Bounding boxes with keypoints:
::::::::::

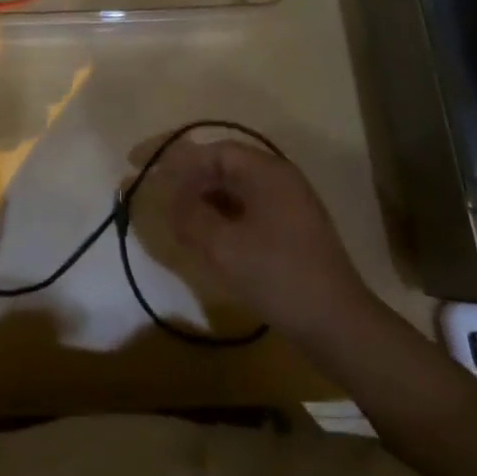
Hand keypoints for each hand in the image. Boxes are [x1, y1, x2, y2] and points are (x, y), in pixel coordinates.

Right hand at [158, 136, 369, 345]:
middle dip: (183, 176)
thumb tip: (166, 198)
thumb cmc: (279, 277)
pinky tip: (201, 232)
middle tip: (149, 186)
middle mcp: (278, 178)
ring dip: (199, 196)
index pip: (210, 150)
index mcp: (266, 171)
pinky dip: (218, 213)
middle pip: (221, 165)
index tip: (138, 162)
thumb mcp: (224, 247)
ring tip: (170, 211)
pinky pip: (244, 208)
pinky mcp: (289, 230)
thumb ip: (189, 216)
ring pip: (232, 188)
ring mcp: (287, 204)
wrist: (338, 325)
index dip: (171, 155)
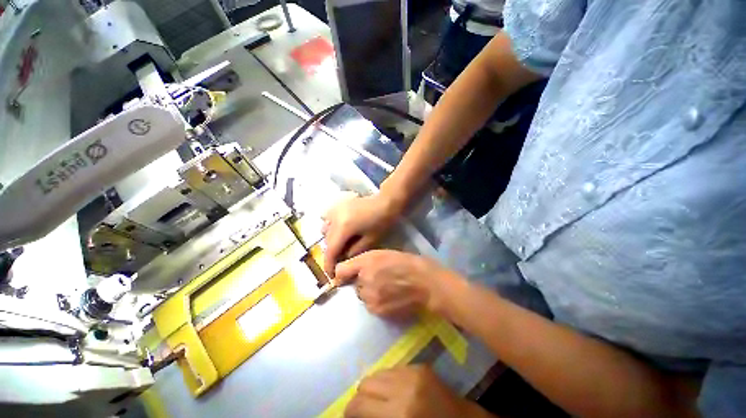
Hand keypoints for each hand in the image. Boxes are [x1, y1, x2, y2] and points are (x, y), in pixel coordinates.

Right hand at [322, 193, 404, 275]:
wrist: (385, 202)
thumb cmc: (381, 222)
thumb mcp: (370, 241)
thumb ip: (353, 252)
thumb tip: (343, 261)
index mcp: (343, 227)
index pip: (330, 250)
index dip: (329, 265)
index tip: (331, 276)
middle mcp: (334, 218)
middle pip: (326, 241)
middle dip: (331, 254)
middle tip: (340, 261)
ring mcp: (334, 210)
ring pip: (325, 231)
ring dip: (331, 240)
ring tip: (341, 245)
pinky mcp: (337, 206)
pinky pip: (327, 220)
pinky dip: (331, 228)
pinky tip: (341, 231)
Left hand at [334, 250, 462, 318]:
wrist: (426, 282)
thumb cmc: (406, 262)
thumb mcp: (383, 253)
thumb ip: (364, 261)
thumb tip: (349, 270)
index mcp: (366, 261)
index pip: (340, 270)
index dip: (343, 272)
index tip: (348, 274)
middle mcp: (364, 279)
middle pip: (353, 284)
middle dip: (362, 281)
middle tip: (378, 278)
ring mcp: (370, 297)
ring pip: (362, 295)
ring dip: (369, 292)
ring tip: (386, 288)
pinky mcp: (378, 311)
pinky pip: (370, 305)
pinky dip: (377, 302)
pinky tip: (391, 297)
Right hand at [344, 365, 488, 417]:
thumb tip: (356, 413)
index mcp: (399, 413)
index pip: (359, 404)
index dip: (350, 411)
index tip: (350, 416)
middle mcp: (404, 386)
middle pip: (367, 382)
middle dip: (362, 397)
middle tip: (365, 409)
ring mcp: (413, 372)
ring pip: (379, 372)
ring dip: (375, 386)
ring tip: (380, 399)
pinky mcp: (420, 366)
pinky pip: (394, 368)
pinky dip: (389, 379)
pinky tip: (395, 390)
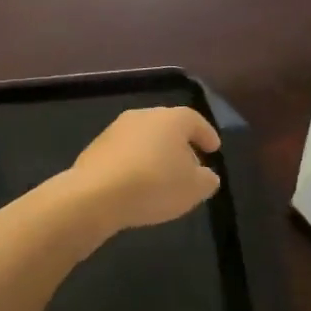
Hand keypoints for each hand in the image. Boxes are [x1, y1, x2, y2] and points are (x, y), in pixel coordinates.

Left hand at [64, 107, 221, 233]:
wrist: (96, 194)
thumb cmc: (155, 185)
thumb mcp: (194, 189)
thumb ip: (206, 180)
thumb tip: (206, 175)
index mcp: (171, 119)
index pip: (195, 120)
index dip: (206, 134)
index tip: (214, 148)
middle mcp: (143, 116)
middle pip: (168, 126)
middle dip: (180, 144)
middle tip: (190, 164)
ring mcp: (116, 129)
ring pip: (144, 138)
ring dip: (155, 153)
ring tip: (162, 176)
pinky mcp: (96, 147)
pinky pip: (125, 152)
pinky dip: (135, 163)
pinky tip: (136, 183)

::::::::::

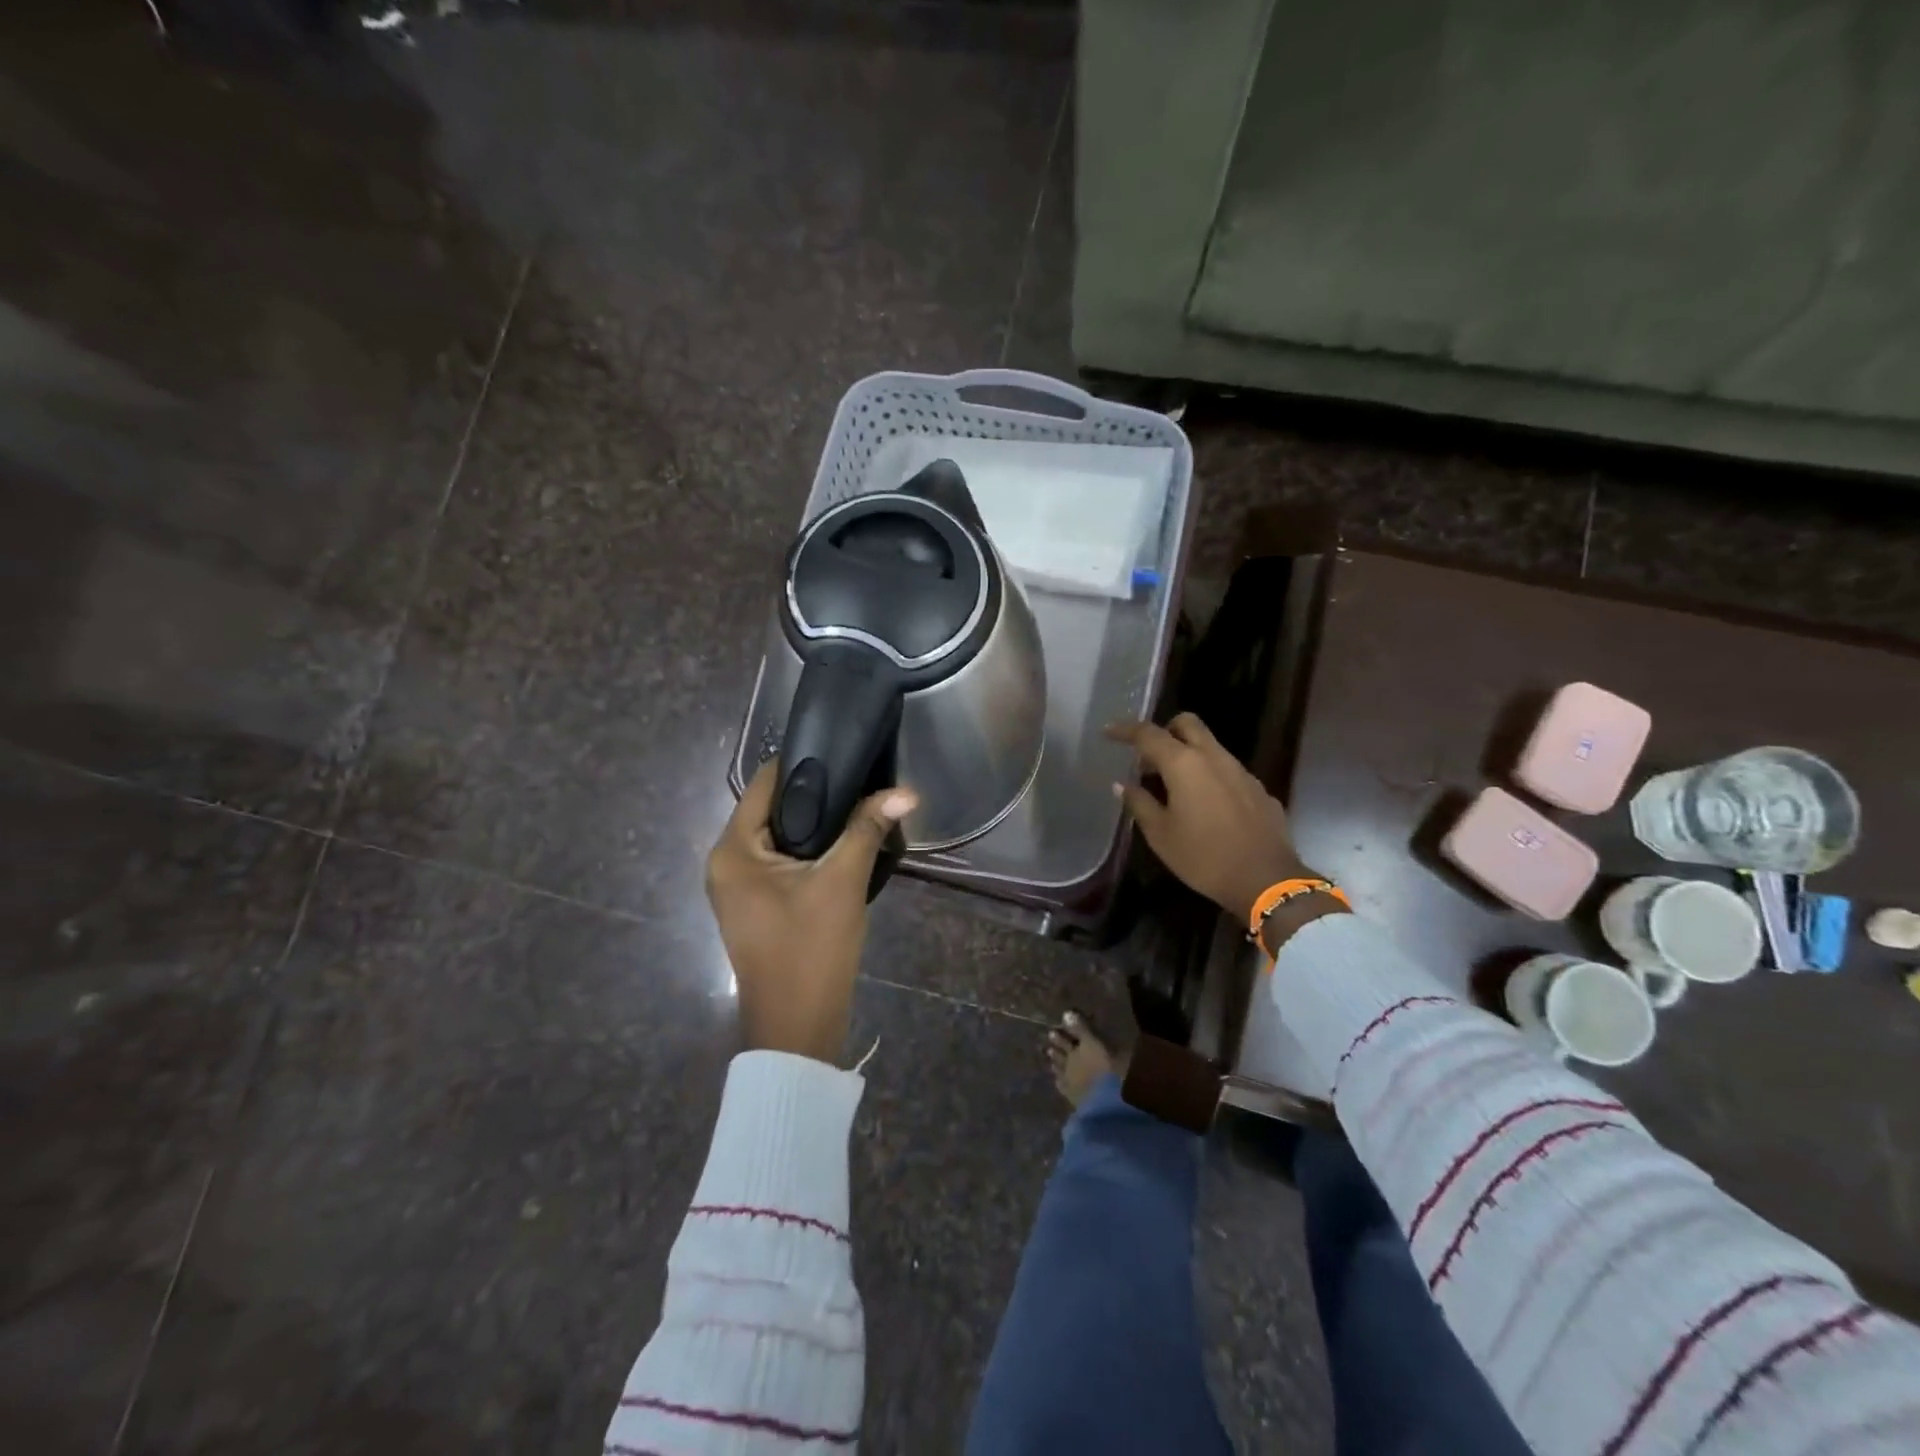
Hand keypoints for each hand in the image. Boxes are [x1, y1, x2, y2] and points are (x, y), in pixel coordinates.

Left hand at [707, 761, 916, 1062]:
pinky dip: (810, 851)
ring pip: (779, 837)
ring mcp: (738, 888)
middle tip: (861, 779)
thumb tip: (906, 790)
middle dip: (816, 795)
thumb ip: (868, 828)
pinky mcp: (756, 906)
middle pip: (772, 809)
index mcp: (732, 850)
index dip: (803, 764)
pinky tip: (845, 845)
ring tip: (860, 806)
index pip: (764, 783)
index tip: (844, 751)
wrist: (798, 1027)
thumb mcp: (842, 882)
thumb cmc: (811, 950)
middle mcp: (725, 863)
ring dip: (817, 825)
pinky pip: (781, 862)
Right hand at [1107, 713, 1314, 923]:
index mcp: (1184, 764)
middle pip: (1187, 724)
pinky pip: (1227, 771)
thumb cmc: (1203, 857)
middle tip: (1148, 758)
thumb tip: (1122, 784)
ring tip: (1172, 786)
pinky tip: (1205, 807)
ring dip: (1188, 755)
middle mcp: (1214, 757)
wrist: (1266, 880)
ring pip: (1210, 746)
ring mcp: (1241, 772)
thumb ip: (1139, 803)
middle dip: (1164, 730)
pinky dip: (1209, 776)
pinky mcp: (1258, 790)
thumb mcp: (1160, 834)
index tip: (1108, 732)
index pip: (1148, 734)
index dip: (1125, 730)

::::::::::

Requirement
Search the data above for the word "wrist", then gather each line in which it appears.

Output
wrist: (338, 325)
wrist: (385, 202)
wrist: (426, 282)
wrist: (96, 194)
wrist: (798, 1027)
wrist: (1266, 880)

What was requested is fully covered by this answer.